Get into battlefield
Well, get your cavalries in to the battlefield with Special Weapons And Tactics (SWAT). You are going to make different operating cells. A team should be checking the monitoring systems for the reason for alerts. Another team is going to login in to the particular system directed by monitoring system.
Monitoring Cell
Monitoring team should be dig in deep for the exact reason for the failure from the monitoring tools. Your job is only to analyse and find out the the reason as soon as possible. Once you found a probably cause, immediately report to Engineering cell. Possible reasons are as follows.
- You could be affected by a DDOS.
- You could lost the BGP session with your neighbour routers.

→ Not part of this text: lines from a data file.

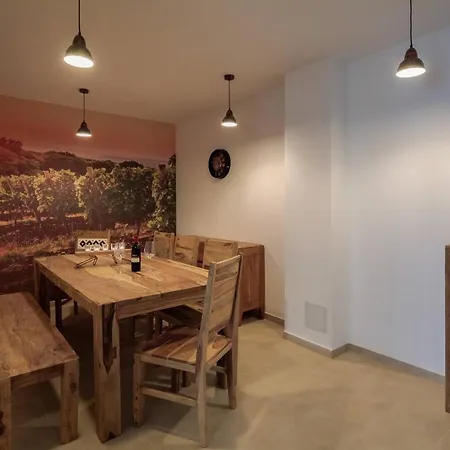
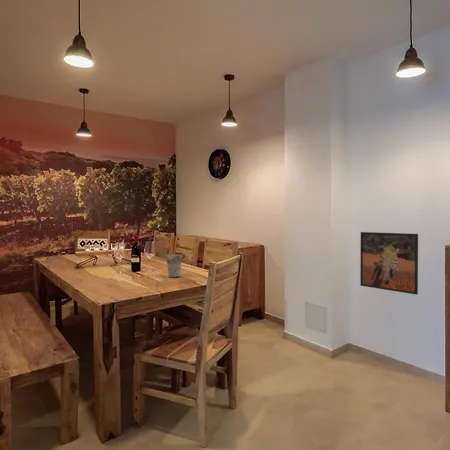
+ cup [165,253,183,278]
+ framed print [359,231,419,296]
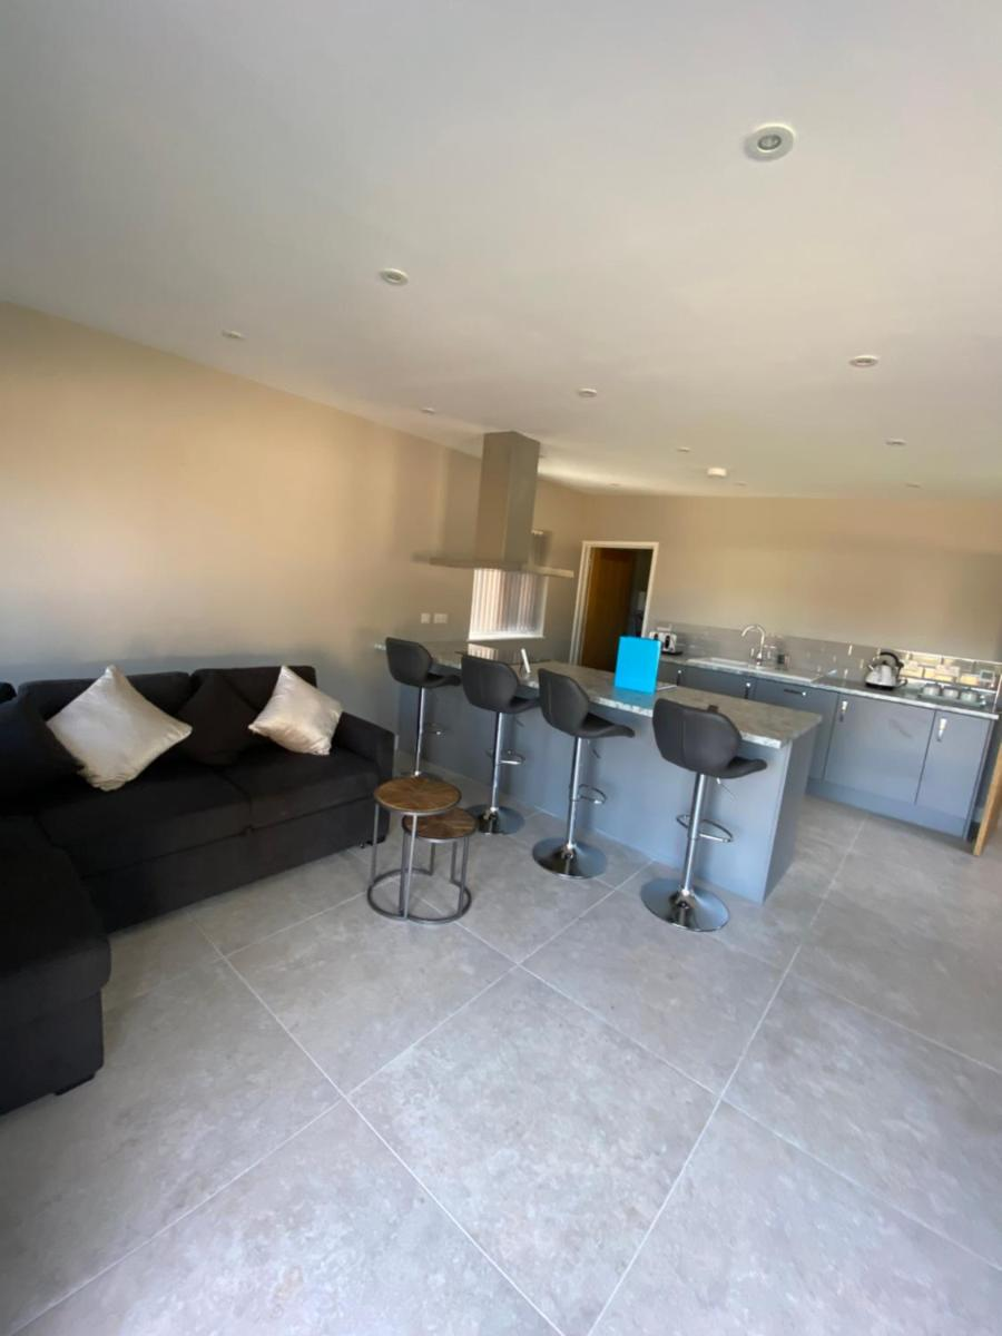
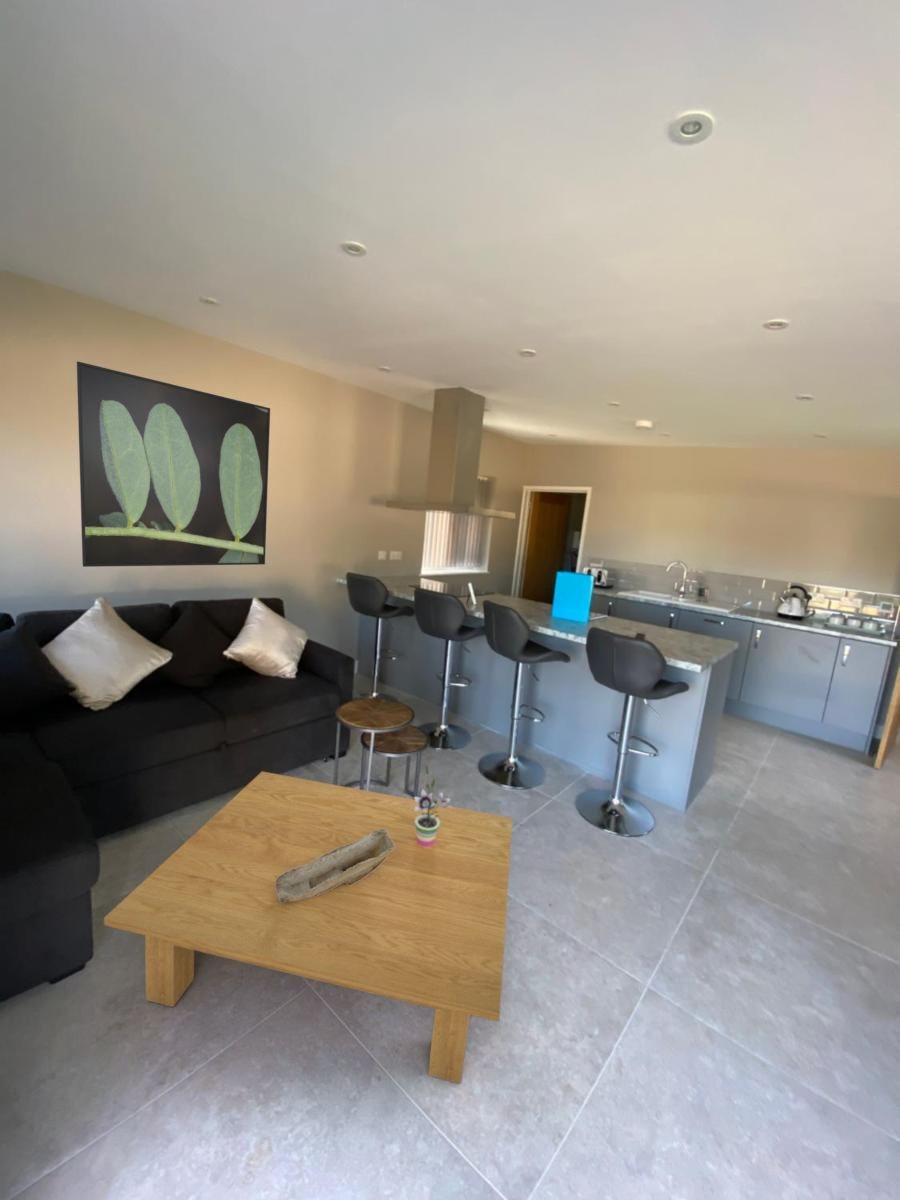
+ coffee table [103,771,513,1085]
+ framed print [76,360,271,568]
+ decorative bowl [276,829,395,903]
+ potted plant [413,764,454,847]
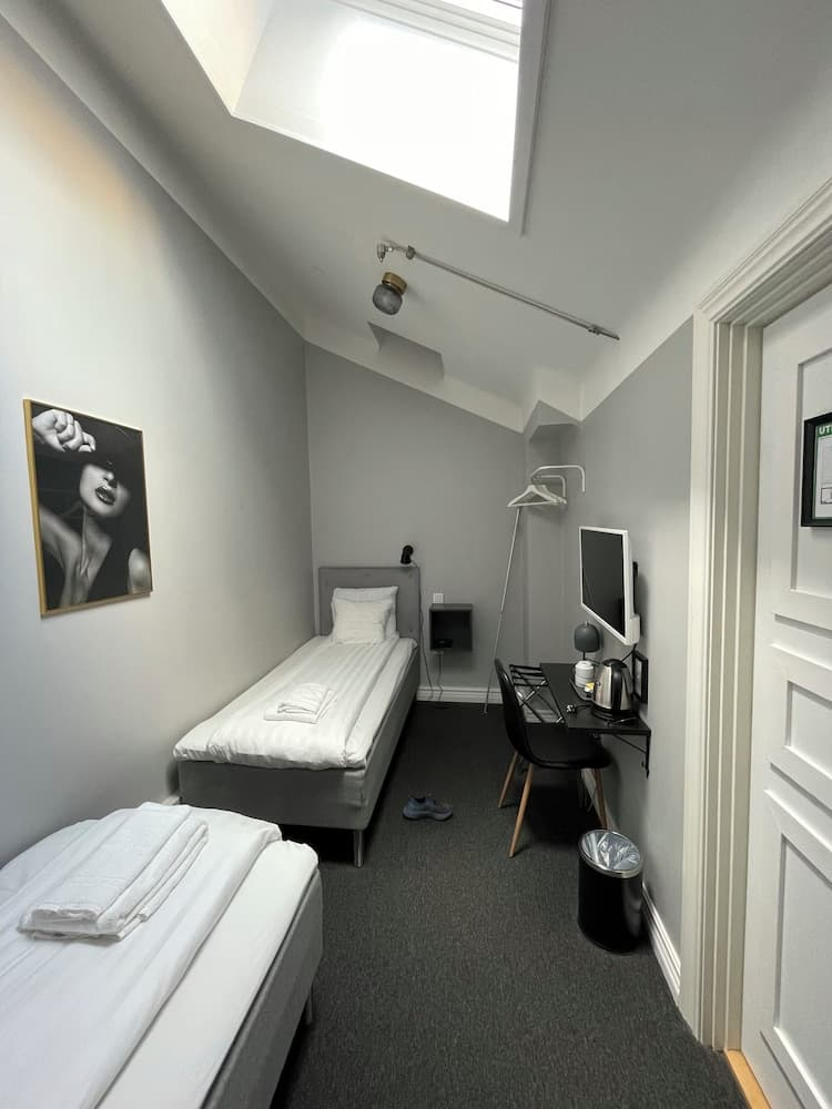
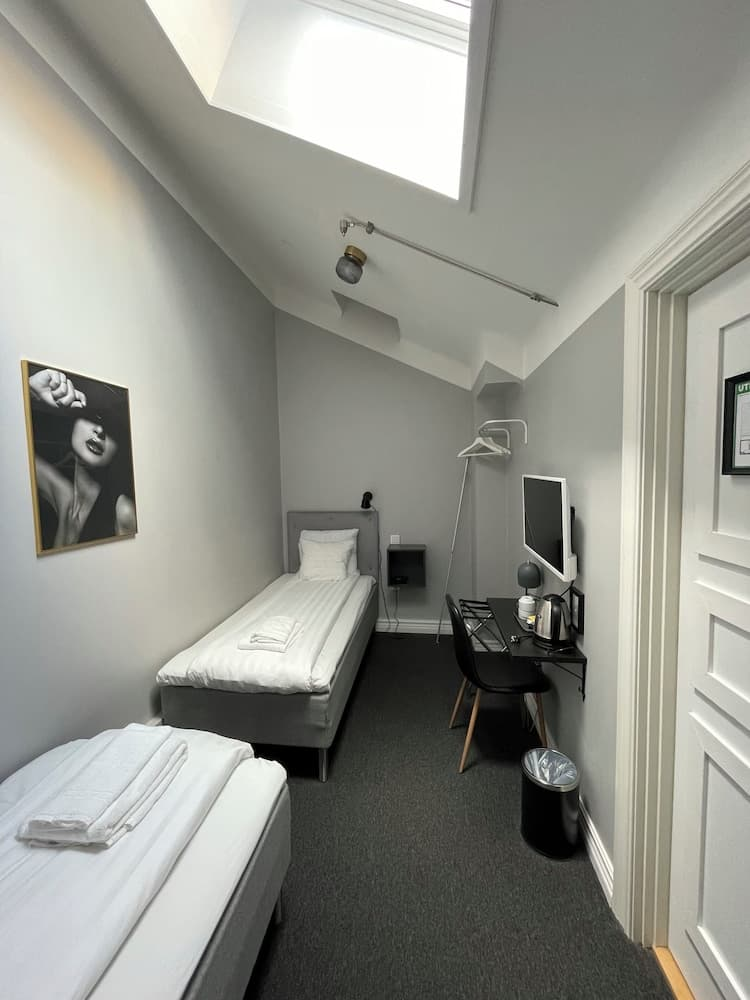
- shoe [403,792,455,821]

- Your control plane rack burned out.
- The messaging broker malfunctioning.
- Database cluster could be down.
- Flood on the API server.
- Datacenter Outage.
- Fabric went down.
Engineering Cell
Engineering cell will be logged in to the environment, if there is an access. If you identified the faulty component already, start looking on it for the reason. If not yet, check with monitoring cell and parallel build you own path. Do not spend a lot of time to fixing it. You can ask for a L3 support from your vendor to bring it back the system. Your desk / mobile phones should be in Airplane mode.
- Check your core services.
- Check your database functions.
- Check the number of API calls.
- Check the message broker cluster status.
- Check the bond status for your compute cluster.
- Check traffic on the all the VLAN.
- Check the accessibility on your shared volumes…… N number of troubleshooting
Customer success Cell
Disaster happens. Inform your customers through Email channel, through your status page, through phone calls to your VIP customers. Explain the situation in very polite and gentle way.Ask for the apologies for the inconvenience. Provide an ETA if you already have. Never provide a false information. Understand that they are also technical persons like you. False information may spoil your dignity later.
- Inform your customers proactively, before they start complaining.
- Provide frequent update about the progress.
- Provide an ETA once you are clear about it.
- Be transparent.
- Update the social networking channels.
- Customer will be angry, but you should be calm always.
- Your survival is depend on them.
- Get frequent update from the Engineering cell without disturbing them.
- Provide the feed back to Administrative cell in frequent intervals.
Administrative Cell
Your management is also worried about this incident. They will keep calling for the updates. Administrative cell should make sure that, top executives are aware about the issue and they contacting only the administrative cell. They wont be allowed to contact any other cells.
- Be transparent to them
- Never provide an ETA if you dont have one
- Never provide false information, it may transfer to their customer friends
- Prepare an interim Incident Report for the stake holders
- Open a Severity 1 Ticket with vendor. Call their top officials and ask for help
You brought it back
Environment is Back. What you should do now?
- Update the status page.
- Inform your customers through available channels.
- Advise them to check their workloads and update you.
- Provide a brief about the issue.
- Once customer confirm about their services ask them to close the incide ticket
- open a Service request for RCA.
- Follow the SLA for compensation if there is a SLA breach.
- Try to provide a virtual credit,if management agrees.
Post incident measures
You should have a post incident meeting to brief the whole team about the issue. This should be documented for future references and Audit purposes
- Why this happened ?
- How to prevent in future.
- Well document the reason for outage.
- Take immediate necessary action to fix the issue.
- Nevel apply a permanent fix.
- Ask for an emergency MDT if its needed.